Your task = Below are the entries; transcribe them exactly and drop every picture.

(Saved data entries)
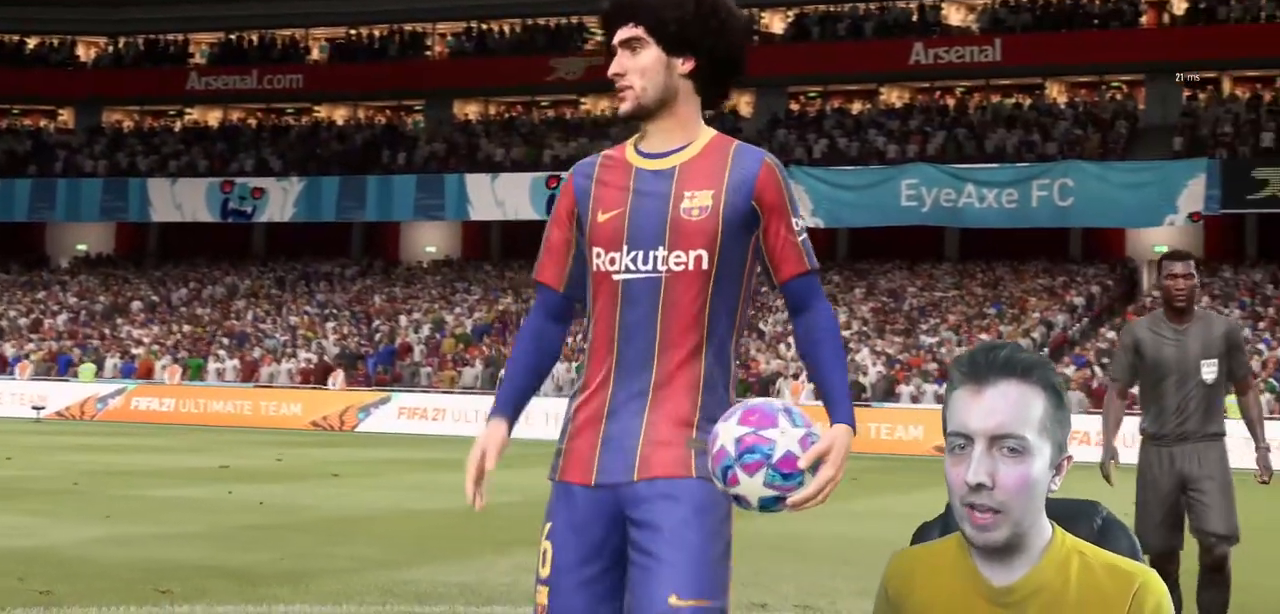
{"buttons": ["R2"], "left_stick": "left", "right_stick": "center", "events": []}
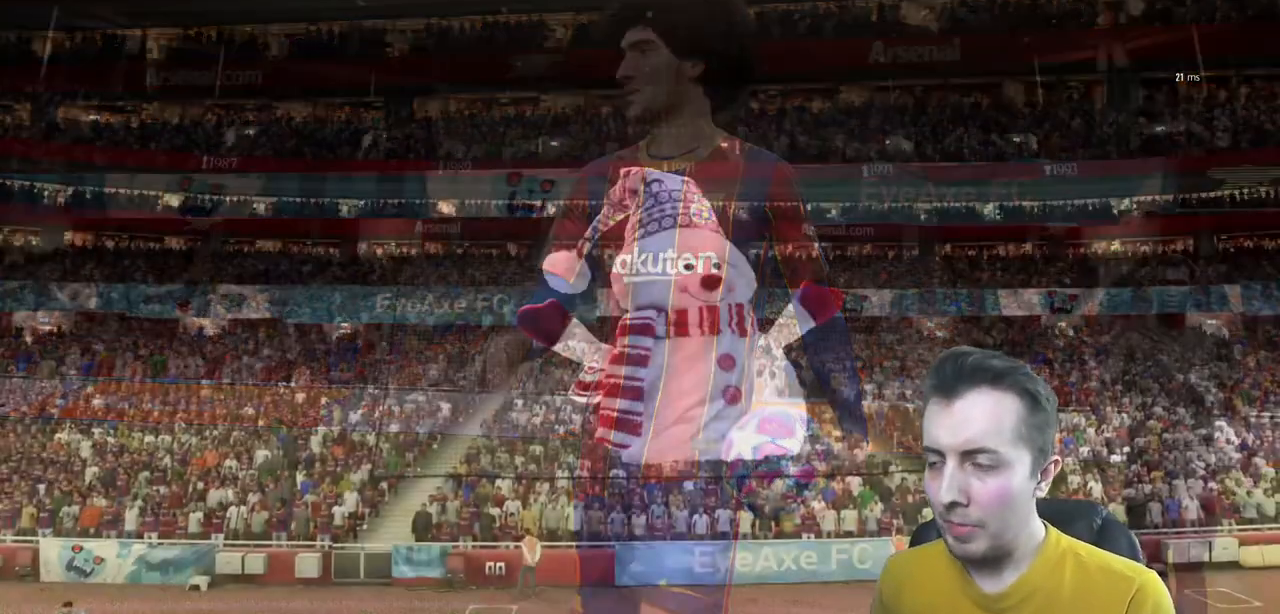
{"buttons": ["R2"], "left_stick": "left", "right_stick": "center", "events": []}
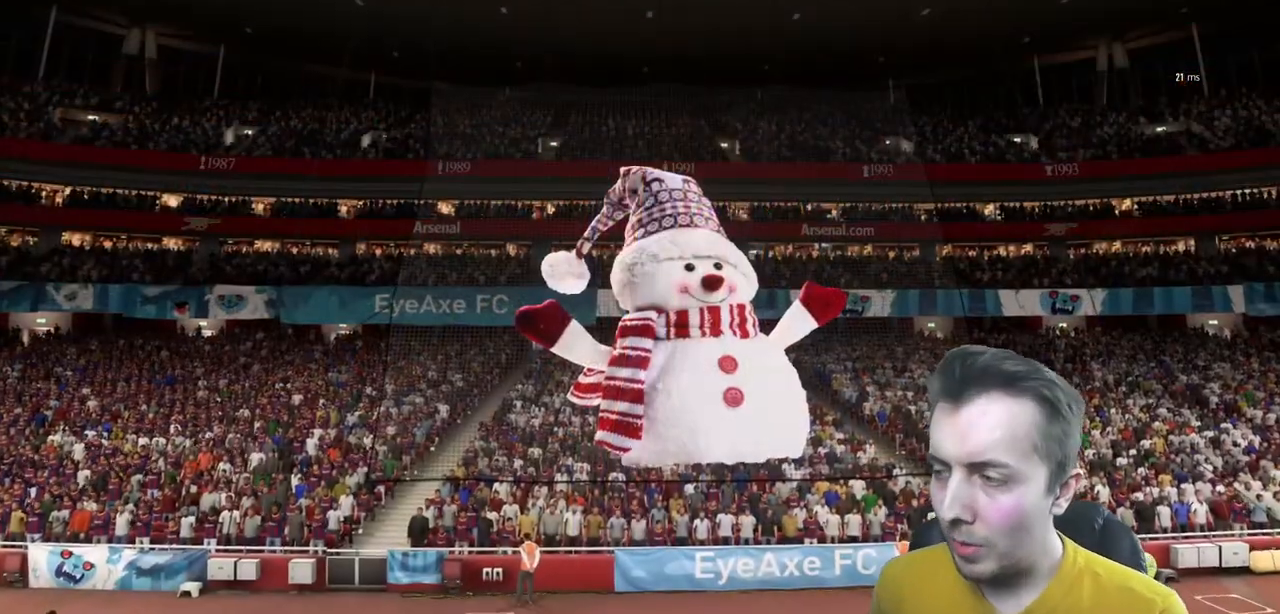
{"buttons": ["R2"], "left_stick": "left", "right_stick": "center", "events": []}
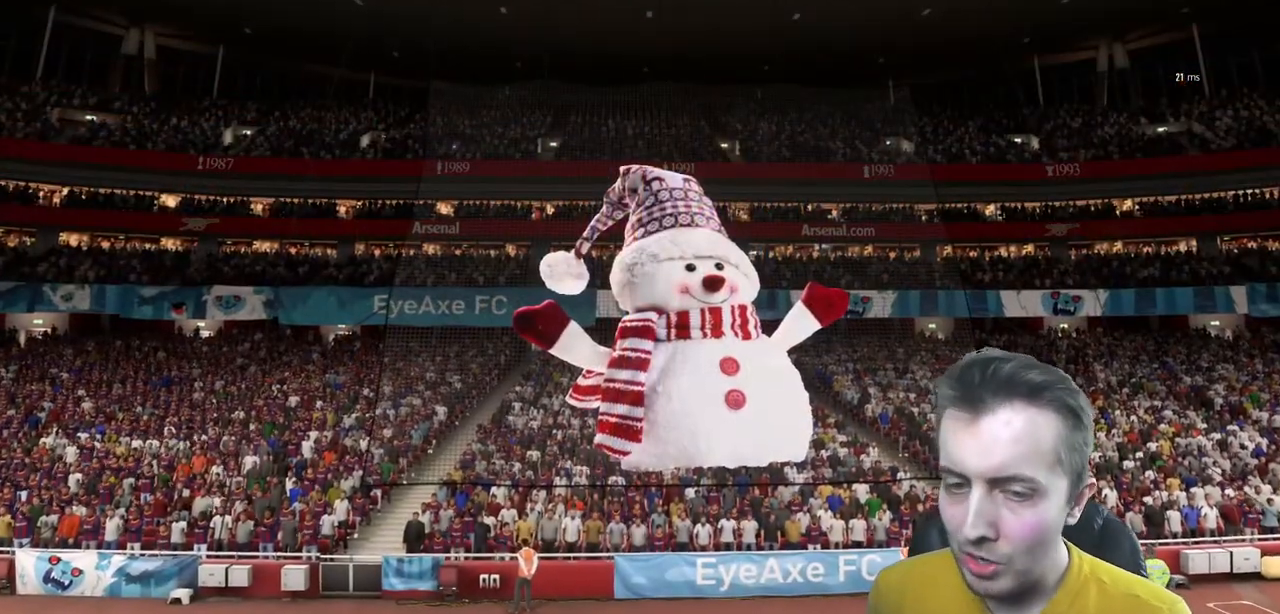
{"buttons": ["R2"], "left_stick": "left", "right_stick": "center", "events": []}
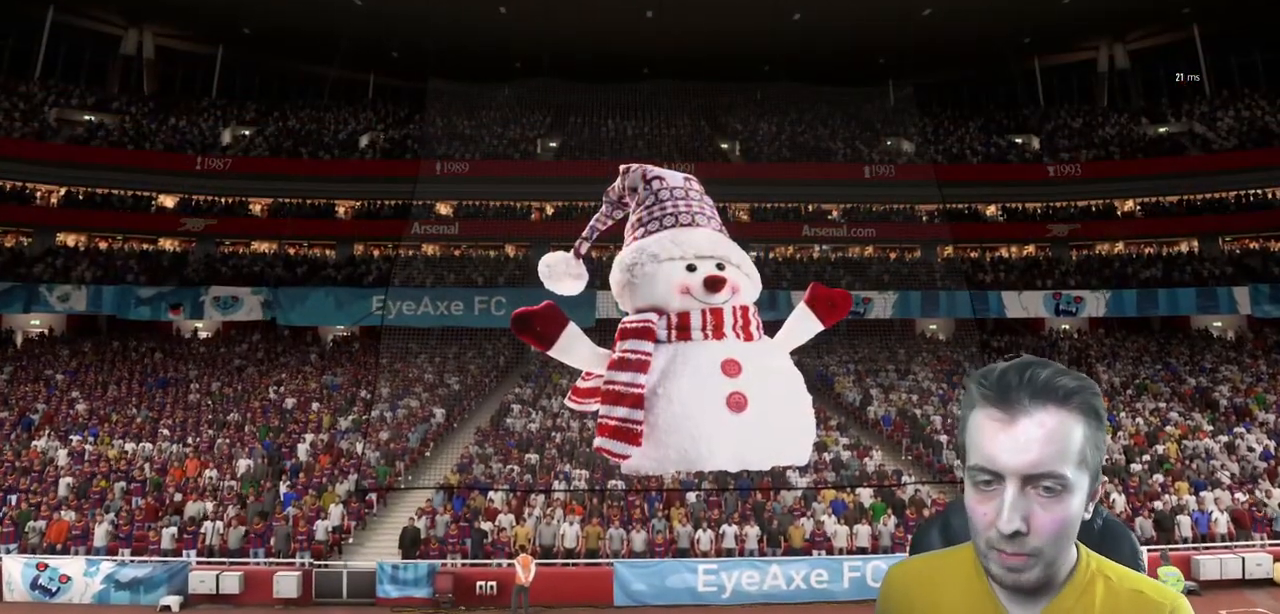
{"buttons": ["R2"], "left_stick": "left", "right_stick": "center", "events": []}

Response area =
{"buttons": ["R2"], "left_stick": "left", "right_stick": "center", "events": []}
{"buttons": ["R2"], "left_stick": "left", "right_stick": "center", "events": []}
{"buttons": ["R2"], "left_stick": "left", "right_stick": "center", "events": []}
{"buttons": ["R2"], "left_stick": "left", "right_stick": "center", "events": []}
{"buttons": ["R2"], "left_stick": "left", "right_stick": "center", "events": []}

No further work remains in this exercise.